> **ENUNCIADO 1**
Como fica em inglês a frase "O halo é mais importante que as coisas e as palavras.", do trecho sobre Água Viva?
========================================================================
O que te escrevo não tem começo: é uma continuação. Das palavras deste canto, canto que é meu e teu, evola-se um halo que transcende as frases, você sente? minha experiência vem de que eu já consegui pintar o halo das coisas. O halo é mais importante que as coisas e as palavras. O halo é vertiginoso. Finco a palavra no vazio descampado: é uma palavra como fino bloco monolítico que projeta sombra. E é trombeta que anuncia. O halo é o it.
Do livro Água Viva.
É um trecho do livro Água Viva. O livro do início (que não tem) ao fim (que não tem) é essa continuidade da escrita.
Mas o livro não começa, não há fim?
Não, não há nem começo nem fim.
Assim, Clarice "continua" a última frase (que não será a última) do livro com uma frase que dará continuidade eterna ao livro: "O que te escrevo é um "isto". Não vai parar: continua. (...) O que te escrevo continua e estou enfeitiçada".
========================================================================
> **ENUNCIADO 2**
Nas linhas transcritas das páginas, logo abaixo, como você organiza em uma lista JSON de strings tudo o que vai do começo delas até a linha que contém "Consigliati", inclusive? Coloque uma string por linha, sem as linhas em branco e sem as imagens.

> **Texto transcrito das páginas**
========================================================================
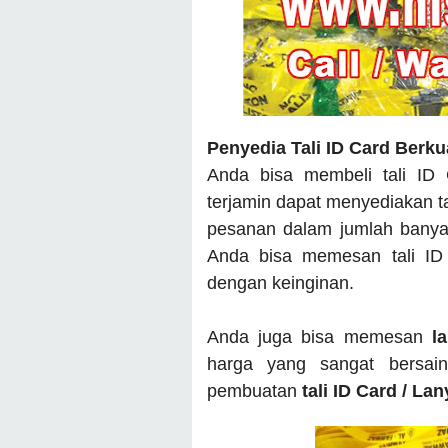
Penyedia Tali ID Card Berku
Anda bisa membeli tali ID
terjamin dapat menyediakan t
pesanan dalam jumlah banyak
Anda bisa memesan tali ID
dengan keinginan.
Anda juga bisa memesan
l
harga yang sangat bersai
pembuatan
tali ID Card / La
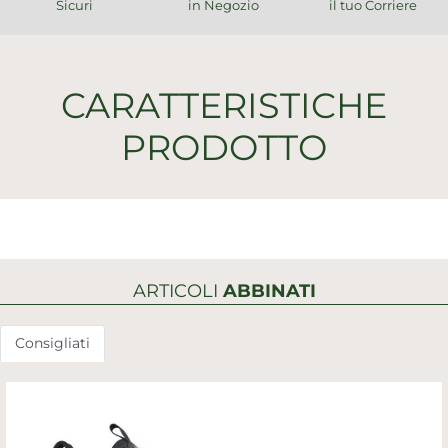
Sicuri
in Negozio
il tuo Corriere
CARATTERISTICHE
PRODOTTO
ARTICOLI
ABBINATI
Consigliati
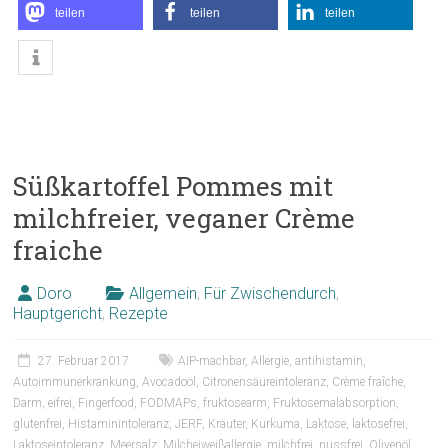
teilen
teilen
teilen
Süßkartoffel Pommes mit
milchfreier, veganer Crème
fraiche
Doro
Allgemein
,
Für Zwischendurch
,
Hauptgericht
,
Rezepte
27. Februar 2017
AIP-machbar
,
Allergie
,
antihistamin
,
Autoimmunerkrankung
,
Avocadoöl
,
Citronensäureintoleranz
,
Crème fraîche
,
Darm
,
eifrei
,
Fingerfood
,
FODMAPs
,
fruktosearm
,
Fruktosemalabsorption
,
glutenfrei
,
Histaminintoleranz
,
JERF
,
Kräuter
,
Kurkuma
,
Laktose
,
laktosefrei
,
Laktoseintoleranz
,
Meersalz
,
Milcheiweißallergie
,
milchfrei
,
nussfrei
,
Olivenöl
,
========================================================================
> **RESPOSTA DO EXERCÍCIO 1**
The halo is more important than things and words.

> **RESPOSTA DO EXERCÍCIO 2**
[
  "Penyedia Tali ID Card Berku",
  "Anda bisa membeli tali ID",
  "terjamin dapat menyediakan t",
  "pesanan dalam jumlah banyak",
  "Anda bisa memesan tali ID",
  "dengan keinginan.",
  "Anda juga bisa memesan",
  "l",
  "harga yang sangat bersai",
  "pembuatan",
  "tali ID Card / La",
  "Sicuri",
  "in Negozio",
  "il tuo Corriere",
  "CARATTERISTICHE",
  "PRODOTTO",
  "ARTICOLI",
  "ABBINATI",
  "Consigliati"
]